----- RECORDS SHOWN
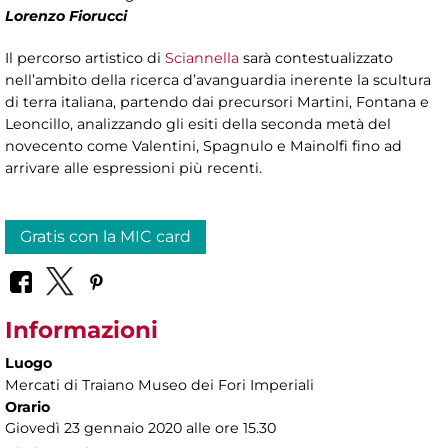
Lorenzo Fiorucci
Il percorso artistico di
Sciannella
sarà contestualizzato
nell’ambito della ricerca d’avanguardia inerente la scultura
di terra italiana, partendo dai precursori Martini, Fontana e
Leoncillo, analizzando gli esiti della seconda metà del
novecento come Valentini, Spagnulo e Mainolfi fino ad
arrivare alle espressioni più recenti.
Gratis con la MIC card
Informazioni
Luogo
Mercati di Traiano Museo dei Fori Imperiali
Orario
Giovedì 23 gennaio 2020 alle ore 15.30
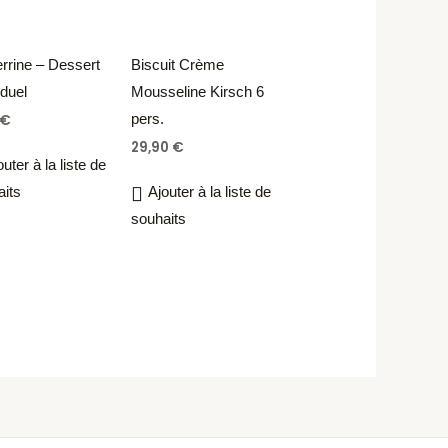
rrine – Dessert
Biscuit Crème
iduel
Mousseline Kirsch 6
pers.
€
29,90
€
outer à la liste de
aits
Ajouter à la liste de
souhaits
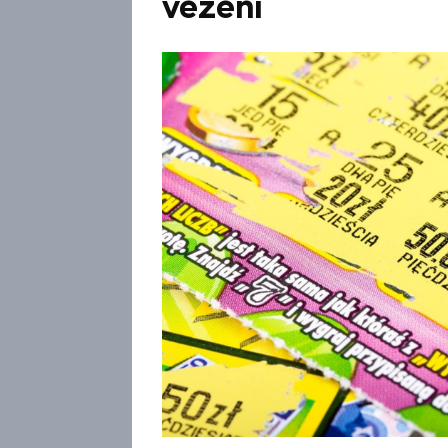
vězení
----------
----- RECORDS SHOWN
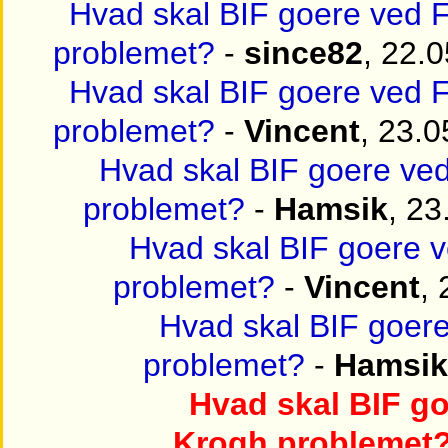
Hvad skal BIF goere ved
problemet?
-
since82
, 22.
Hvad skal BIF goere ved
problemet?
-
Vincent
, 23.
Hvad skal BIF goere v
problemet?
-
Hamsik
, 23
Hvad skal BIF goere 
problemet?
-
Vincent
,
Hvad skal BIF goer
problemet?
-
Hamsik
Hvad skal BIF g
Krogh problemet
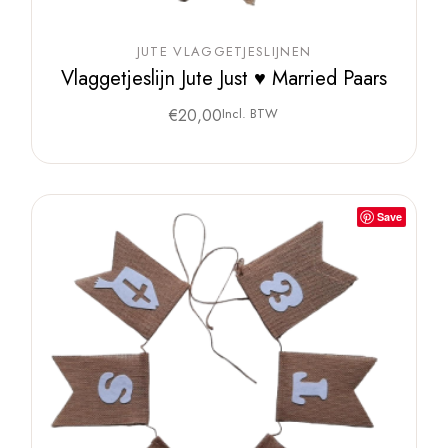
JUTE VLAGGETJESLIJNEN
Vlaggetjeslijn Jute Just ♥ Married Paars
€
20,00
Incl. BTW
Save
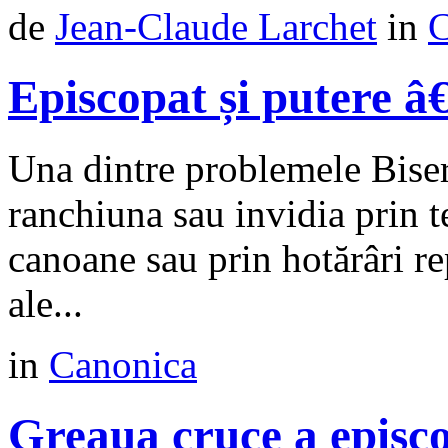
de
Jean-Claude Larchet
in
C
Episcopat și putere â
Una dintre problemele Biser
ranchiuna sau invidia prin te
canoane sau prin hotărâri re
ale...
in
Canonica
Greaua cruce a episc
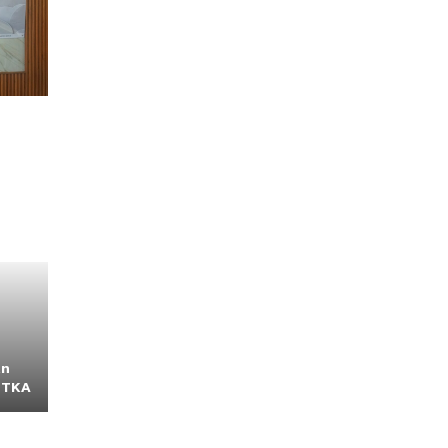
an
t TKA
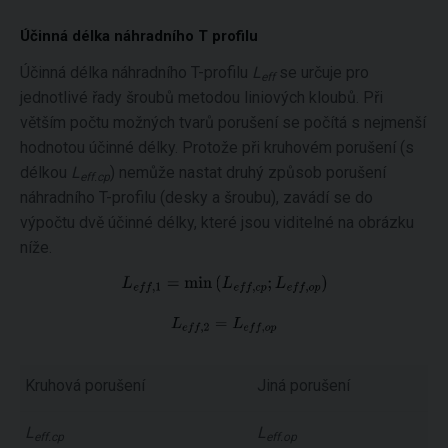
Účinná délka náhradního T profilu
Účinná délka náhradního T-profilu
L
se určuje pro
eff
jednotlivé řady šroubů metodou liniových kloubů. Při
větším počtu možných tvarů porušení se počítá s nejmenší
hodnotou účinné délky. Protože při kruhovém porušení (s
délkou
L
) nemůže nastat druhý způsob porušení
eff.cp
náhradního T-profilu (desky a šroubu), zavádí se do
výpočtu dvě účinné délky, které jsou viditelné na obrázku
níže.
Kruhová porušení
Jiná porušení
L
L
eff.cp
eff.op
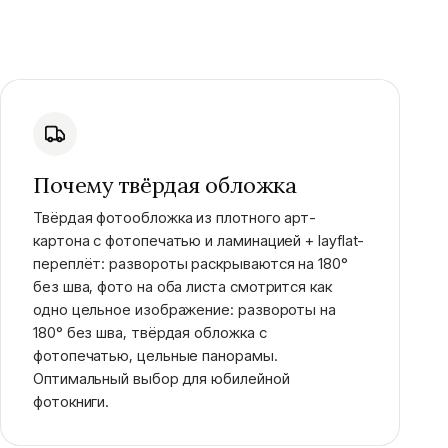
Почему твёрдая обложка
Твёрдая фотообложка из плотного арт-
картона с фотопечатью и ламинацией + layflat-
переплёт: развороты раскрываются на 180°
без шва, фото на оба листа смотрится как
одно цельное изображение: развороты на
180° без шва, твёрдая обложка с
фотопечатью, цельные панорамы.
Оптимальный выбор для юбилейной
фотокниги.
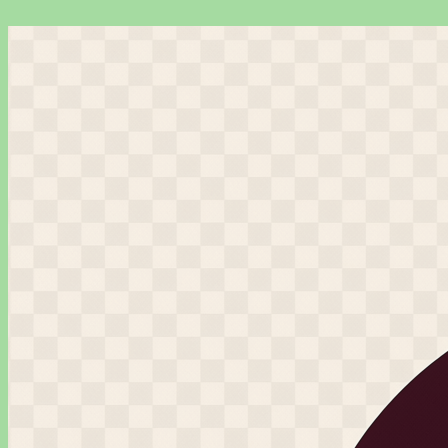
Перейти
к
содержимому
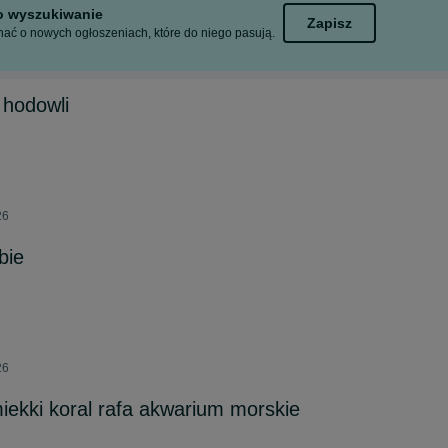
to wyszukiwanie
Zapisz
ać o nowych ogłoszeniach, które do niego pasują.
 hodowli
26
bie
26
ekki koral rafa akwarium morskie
----------
● ASSIGNMENT
Only the number is wanted: count the lines of the records that hold the word "skal".

● YOUR SOLUTION
6